To predict the time that an earthquake will occur in a laboratory test using Scikit-Learn (Pedregosa et al. (2011), XGBoost,CatBoost and LightGBM libraries for machine learning and support. The laboratory test applies shear forces to a sample of earth and rock containing a fault line. If the physics are ultimately shown to scale from the laboratory to the field, researchers will have the potential to improve earthquake hazard assessments that could save lives and billions of dollars in infrastructure. The metric used is Mean Absolute Error (MAE) and thus a lower value is better with zero representing a perfect fit.

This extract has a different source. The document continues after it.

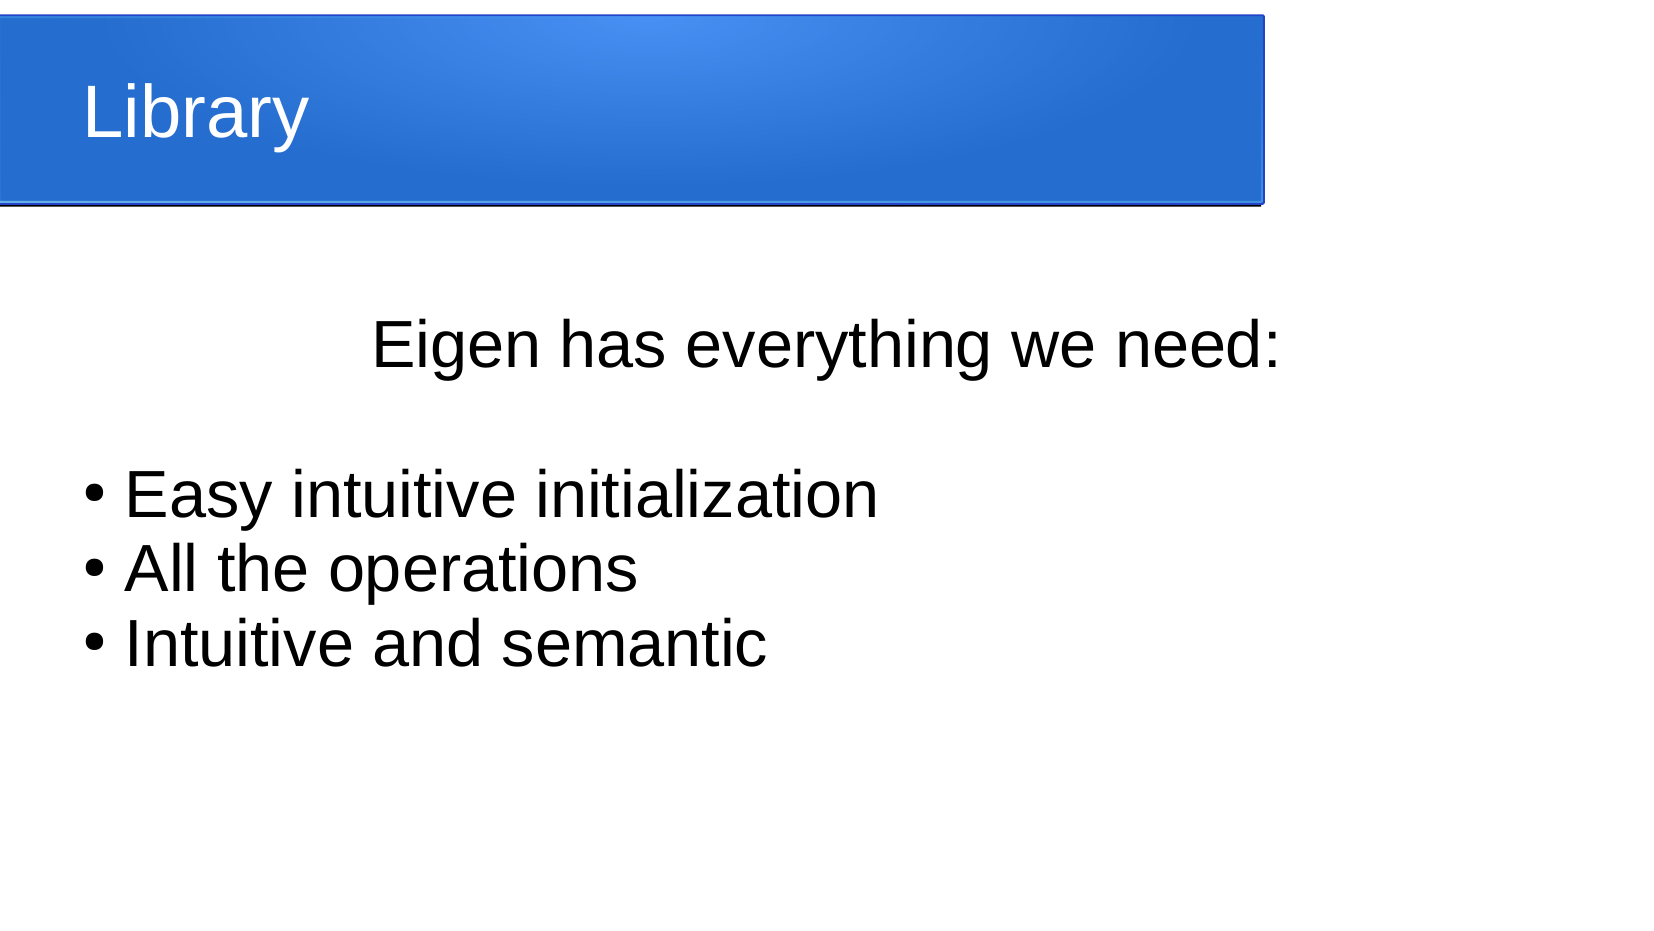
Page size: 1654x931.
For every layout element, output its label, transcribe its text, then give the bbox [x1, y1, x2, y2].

title Library [82, 35, 1235, 189]
subtitle Eigen has everything we need: Easy intuitive initialization All the operations Intuitive and semantic [82, 224, 1571, 764]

In the project directory, create folder data_files/
and store the files train.csv
, sample_submission.csv
, and test/
folder containing segment_ids. These files can be downloaded from the link https://www.kaggle.com/c/LANL-Earthquake-Prediction/data
. Also create result/
folder in this directory.
Before running the actual code , we need to install all libraries used in the module using the following command:
pip3 install -r requirements.txt
Type the following command to run the code:
python3 main.py
Which will run the code in the 'main.py' file , applies the machine learning model depending on the function called under the
__name__=__main__:
section of the main.py file.
Our Implemention basically compares the accuracy of prediction of time to failure using different machine learning models , namely xgBoost, lightgbm and catBooster , which is implemented in the following files:
prediction_cbr.py -> CatBoost
prediction_xgb.py -> xgBoost
prediction_lgb.py -> lightgbm
For each model, after the code runs to completion, four files are generated in the folder:
data_files/result/
namely, train_features.csv
which stores training data features, test_features.csv
which stores test data features, time_to_failure.csv
which stores actual time_to_failure values, and sample_submission.csv
which stores predicted time_to_failure values.